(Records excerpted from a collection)
------------------------------------
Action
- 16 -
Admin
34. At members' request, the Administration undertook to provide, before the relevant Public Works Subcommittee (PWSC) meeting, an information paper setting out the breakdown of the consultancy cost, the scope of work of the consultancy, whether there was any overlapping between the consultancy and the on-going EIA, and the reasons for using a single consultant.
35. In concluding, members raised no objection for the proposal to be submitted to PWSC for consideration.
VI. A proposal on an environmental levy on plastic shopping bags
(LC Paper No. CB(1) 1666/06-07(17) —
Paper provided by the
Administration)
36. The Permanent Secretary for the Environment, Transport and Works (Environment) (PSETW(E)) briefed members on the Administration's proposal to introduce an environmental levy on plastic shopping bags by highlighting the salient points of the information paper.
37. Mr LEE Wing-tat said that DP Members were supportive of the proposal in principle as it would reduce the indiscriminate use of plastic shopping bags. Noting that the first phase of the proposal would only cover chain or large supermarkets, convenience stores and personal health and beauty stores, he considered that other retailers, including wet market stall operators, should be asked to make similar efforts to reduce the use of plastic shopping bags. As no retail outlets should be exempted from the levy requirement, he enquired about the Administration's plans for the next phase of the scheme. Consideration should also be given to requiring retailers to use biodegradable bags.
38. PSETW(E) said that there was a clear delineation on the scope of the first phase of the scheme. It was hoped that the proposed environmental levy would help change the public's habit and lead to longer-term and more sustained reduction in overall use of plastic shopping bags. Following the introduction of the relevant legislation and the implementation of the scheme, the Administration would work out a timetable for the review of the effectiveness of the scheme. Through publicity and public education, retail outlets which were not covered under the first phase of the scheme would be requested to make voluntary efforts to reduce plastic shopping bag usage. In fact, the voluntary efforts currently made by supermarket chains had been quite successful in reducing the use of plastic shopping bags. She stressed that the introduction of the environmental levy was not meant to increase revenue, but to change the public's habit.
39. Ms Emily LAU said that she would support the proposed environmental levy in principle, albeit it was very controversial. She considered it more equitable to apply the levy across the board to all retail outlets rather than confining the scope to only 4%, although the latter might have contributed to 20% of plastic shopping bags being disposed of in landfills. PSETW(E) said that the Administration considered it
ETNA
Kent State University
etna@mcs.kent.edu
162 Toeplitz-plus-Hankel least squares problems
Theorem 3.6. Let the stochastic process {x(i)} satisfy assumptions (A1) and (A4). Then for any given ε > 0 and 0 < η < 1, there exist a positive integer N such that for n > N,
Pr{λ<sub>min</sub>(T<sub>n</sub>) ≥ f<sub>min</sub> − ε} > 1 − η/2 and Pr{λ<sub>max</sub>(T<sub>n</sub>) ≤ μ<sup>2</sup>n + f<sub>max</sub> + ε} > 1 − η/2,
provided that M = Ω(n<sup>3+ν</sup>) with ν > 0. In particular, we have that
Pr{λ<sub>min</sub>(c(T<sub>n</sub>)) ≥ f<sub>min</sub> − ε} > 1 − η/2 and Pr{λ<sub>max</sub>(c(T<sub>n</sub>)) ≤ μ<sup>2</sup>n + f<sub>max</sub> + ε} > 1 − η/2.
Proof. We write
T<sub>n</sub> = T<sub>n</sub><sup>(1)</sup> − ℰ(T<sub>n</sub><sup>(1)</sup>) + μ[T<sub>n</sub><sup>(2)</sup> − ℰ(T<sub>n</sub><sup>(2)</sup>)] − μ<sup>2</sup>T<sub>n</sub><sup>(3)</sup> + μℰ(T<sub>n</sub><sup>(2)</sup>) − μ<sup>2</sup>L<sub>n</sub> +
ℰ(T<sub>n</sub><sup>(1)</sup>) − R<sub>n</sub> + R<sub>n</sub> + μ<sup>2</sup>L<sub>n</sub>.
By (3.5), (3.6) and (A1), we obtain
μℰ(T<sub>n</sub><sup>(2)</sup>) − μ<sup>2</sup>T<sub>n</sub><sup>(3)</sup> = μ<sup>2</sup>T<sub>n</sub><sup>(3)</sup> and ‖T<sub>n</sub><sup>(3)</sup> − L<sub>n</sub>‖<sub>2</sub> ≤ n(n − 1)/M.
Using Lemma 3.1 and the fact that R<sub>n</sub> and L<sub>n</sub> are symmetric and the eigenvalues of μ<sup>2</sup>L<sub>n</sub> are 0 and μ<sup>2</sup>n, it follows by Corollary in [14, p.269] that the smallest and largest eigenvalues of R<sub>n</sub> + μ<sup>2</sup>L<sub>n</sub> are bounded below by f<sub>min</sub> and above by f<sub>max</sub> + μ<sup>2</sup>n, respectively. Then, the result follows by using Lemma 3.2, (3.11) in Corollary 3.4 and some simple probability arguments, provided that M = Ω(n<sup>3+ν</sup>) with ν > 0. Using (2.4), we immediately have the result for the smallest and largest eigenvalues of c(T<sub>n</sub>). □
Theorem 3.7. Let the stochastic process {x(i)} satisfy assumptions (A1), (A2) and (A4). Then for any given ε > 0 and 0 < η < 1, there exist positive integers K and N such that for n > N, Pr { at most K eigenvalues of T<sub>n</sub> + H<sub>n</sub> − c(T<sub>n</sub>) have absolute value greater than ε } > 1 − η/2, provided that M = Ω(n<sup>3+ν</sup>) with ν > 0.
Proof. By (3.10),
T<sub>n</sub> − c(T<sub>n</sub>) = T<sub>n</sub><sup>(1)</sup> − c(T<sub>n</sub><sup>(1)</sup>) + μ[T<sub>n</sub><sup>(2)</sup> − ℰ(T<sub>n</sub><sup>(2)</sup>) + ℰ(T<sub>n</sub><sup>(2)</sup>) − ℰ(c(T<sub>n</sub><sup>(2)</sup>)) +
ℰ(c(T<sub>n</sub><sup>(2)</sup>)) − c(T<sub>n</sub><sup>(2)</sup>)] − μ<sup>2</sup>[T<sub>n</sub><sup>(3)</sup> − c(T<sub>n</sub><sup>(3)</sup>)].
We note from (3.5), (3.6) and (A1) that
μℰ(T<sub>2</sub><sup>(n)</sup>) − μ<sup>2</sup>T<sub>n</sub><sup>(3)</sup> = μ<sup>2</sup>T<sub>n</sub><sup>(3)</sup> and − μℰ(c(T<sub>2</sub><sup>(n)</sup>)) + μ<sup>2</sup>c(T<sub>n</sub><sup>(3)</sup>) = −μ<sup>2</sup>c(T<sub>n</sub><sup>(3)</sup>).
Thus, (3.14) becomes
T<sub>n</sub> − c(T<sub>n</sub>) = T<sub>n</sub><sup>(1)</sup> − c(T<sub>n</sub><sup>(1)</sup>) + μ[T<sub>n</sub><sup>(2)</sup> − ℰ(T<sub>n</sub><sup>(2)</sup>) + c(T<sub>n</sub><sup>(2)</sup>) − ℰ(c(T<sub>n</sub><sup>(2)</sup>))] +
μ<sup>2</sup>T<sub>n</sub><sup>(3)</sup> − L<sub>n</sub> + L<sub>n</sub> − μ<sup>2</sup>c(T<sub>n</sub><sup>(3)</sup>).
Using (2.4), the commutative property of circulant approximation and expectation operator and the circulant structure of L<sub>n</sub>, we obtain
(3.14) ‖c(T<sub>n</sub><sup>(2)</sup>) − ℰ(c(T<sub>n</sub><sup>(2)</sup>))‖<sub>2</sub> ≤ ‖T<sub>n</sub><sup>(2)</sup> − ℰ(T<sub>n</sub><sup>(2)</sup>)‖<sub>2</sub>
------------------------------------
Your task is to retype all of the lines above exactly.

Action
- 16 -
Admin
34. At members' request, the Administration undertook to provide, before the relevant Public Works Subcommittee (PWSC) meeting, an information paper setting out the breakdown of the consultancy cost, the scope of work of the consultancy, whether there was any overlapping between the consultancy and the on-going EIA, and the reasons for using a single consultant.
35. In concluding, members raised no objection for the proposal to be submitted to PWSC for consideration.
VI. A proposal on an environmental levy on plastic shopping bags
(LC Paper No. CB(1) 1666/06-07(17) —
Paper provided by the
Administration)
36. The Permanent Secretary for the Environment, Transport and Works (Environment) (PSETW(E)) briefed members on the Administration's proposal to introduce an environmental levy on plastic shopping bags by highlighting the salient points of the information paper.
37. Mr LEE Wing-tat said that DP Members were supportive of the proposal in principle as it would reduce the indiscriminate use of plastic shopping bags. Noting that the first phase of the proposal would only cover chain or large supermarkets, convenience stores and personal health and beauty stores, he considered that other retailers, including wet market stall operators, should be asked to make similar efforts to reduce the use of plastic shopping bags. As no retail outlets should be exempted from the levy requirement, he enquired about the Administration's plans for the next phase of the scheme. Consideration should also be given to requiring retailers to use biodegradable bags.
38. PSETW(E) said that there was a clear delineation on the scope of the first phase of the scheme. It was hoped that the proposed environmental levy would help change the public's habit and lead to longer-term and more sustained reduction in overall use of plastic shopping bags. Following the introduction of the relevant legislation and the implementation of the scheme, the Administration would work out a timetable for the review of the effectiveness of the scheme. Through publicity and public education, retail outlets which were not covered under the first phase of the scheme would be requested to make voluntary efforts to reduce plastic shopping bag usage. In fact, the voluntary efforts currently made by supermarket chains had been quite successful in reducing the use of plastic shopping bags. She stressed that the introduction of the environmental levy was not meant to increase revenue, but to change the public's habit.
39. Ms Emily LAU said that she would support the proposed environmental levy in principle, albeit it was very controversial. She considered it more equitable to apply the levy across the board to all retail outlets rather than confining the scope to only 4%, although the latter might have contributed to 20% of plastic shopping bags being disposed of in landfills. PSETW(E) said that the Administration considered it
ETNA
Kent State University
etna@mcs.kent.edu
162 Toeplitz-plus-Hankel least squares problems
Theorem 3.6. Let the stochastic process {x(i)} satisfy assumptions (A1) and (A4). Then for any given ε > 0 and 0 < η < 1, there exist a positive integer N such that for n > N,
Pr{λ<sub>min</sub>(T<sub>n</sub>) ≥ f<sub>min</sub> − ε} > 1 − η/2 and Pr{λ<sub>max</sub>(T<sub>n</sub>) ≤ μ<sup>2</sup>n + f<sub>max</sub> + ε} > 1 − η/2,
provided that M = Ω(n<sup>3+ν</sup>) with ν > 0. In particular, we have that
Pr{λ<sub>min</sub>(c(T<sub>n</sub>)) ≥ f<sub>min</sub> − ε} > 1 − η/2 and Pr{λ<sub>max</sub>(c(T<sub>n</sub>)) ≤ μ<sup>2</sup>n + f<sub>max</sub> + ε} > 1 − η/2.
Proof. We write
T<sub>n</sub> = T<sub>n</sub><sup>(1)</sup> − ℰ(T<sub>n</sub><sup>(1)</sup>) + μ[T<sub>n</sub><sup>(2)</sup> − ℰ(T<sub>n</sub><sup>(2)</sup>)] − μ<sup>2</sup>T<sub>n</sub><sup>(3)</sup> + μℰ(T<sub>n</sub><sup>(2)</sup>) − μ<sup>2</sup>L<sub>n</sub> +
ℰ(T<sub>n</sub><sup>(1)</sup>) − R<sub>n</sub> + R<sub>n</sub> + μ<sup>2</sup>L<sub>n</sub>.
By (3.5), (3.6) and (A1), we obtain
μℰ(T<sub>n</sub><sup>(2)</sup>) − μ<sup>2</sup>T<sub>n</sub><sup>(3)</sup> = μ<sup>2</sup>T<sub>n</sub><sup>(3)</sup> and ‖T<sub>n</sub><sup>(3)</sup> − L<sub>n</sub>‖<sub>2</sub> ≤ n(n − 1)/M.
Using Lemma 3.1 and the fact that R<sub>n</sub> and L<sub>n</sub> are symmetric and the eigenvalues of μ<sup>2</sup>L<sub>n</sub> are 0 and μ<sup>2</sup>n, it follows by Corollary in [14, p.269] that the smallest and largest eigenvalues of R<sub>n</sub> + μ<sup>2</sup>L<sub>n</sub> are bounded below by f<sub>min</sub> and above by f<sub>max</sub> + μ<sup>2</sup>n, respectively. Then, the result follows by using Lemma 3.2, (3.11) in Corollary 3.4 and some simple probability arguments, provided that M = Ω(n<sup>3+ν</sup>) with ν > 0. Using (2.4), we immediately have the result for the smallest and largest eigenvalues of c(T<sub>n</sub>). □
Theorem 3.7. Let the stochastic process {x(i)} satisfy assumptions (A1), (A2) and (A4). Then for any given ε > 0 and 0 < η < 1, there exist positive integers K and N such that for n > N, Pr { at most K eigenvalues of T<sub>n</sub> + H<sub>n</sub> − c(T<sub>n</sub>) have absolute value greater than ε } > 1 − η/2, provided that M = Ω(n<sup>3+ν</sup>) with ν > 0.
Proof. By (3.10),
T<sub>n</sub> − c(T<sub>n</sub>) = T<sub>n</sub><sup>(1)</sup> − c(T<sub>n</sub><sup>(1)</sup>) + μ[T<sub>n</sub><sup>(2)</sup> − ℰ(T<sub>n</sub><sup>(2)</sup>) + ℰ(T<sub>n</sub><sup>(2)</sup>) − ℰ(c(T<sub>n</sub><sup>(2)</sup>)) +
ℰ(c(T<sub>n</sub><sup>(2)</sup>)) − c(T<sub>n</sub><sup>(2)</sup>)] − μ<sup>2</sup>[T<sub>n</sub><sup>(3)</sup> − c(T<sub>n</sub><sup>(3)</sup>)].
We note from (3.5), (3.6) and (A1) that
μℰ(T<sub>2</sub><sup>(n)</sup>) − μ<sup>2</sup>T<sub>n</sub><sup>(3)</sup> = μ<sup>2</sup>T<sub>n</sub><sup>(3)</sup> and − μℰ(c(T<sub>2</sub><sup>(n)</sup>)) + μ<sup>2</sup>c(T<sub>n</sub><sup>(3)</sup>) = −μ<sup>2</sup>c(T<sub>n</sub><sup>(3)</sup>).
Thus, (3.14) becomes
T<sub>n</sub> − c(T<sub>n</sub>) = T<sub>n</sub><sup>(1)</sup> − c(T<sub>n</sub><sup>(1)</sup>) + μ[T<sub>n</sub><sup>(2)</sup> − ℰ(T<sub>n</sub><sup>(2)</sup>) + c(T<sub>n</sub><sup>(2)</sup>) − ℰ(c(T<sub>n</sub><sup>(2)</sup>))] +
μ<sup>2</sup>T<sub>n</sub><sup>(3)</sup> − L<sub>n</sub> + L<sub>n</sub> − μ<sup>2</sup>c(T<sub>n</sub><sup>(3)</sup>).
Using (2.4), the commutative property of circulant approximation and expectation operator and the circulant structure of L<sub>n</sub>, we obtain
(3.14) ‖c(T<sub>n</sub><sup>(2)</sup>) − ℰ(c(T<sub>n</sub><sup>(2)</sup>))‖<sub>2</sub> ≤ ‖T<sub>n</sub><sup>(2)</sup> − ℰ(T<sub>n</sub><sup>(2)</sup>)‖<sub>2</sub>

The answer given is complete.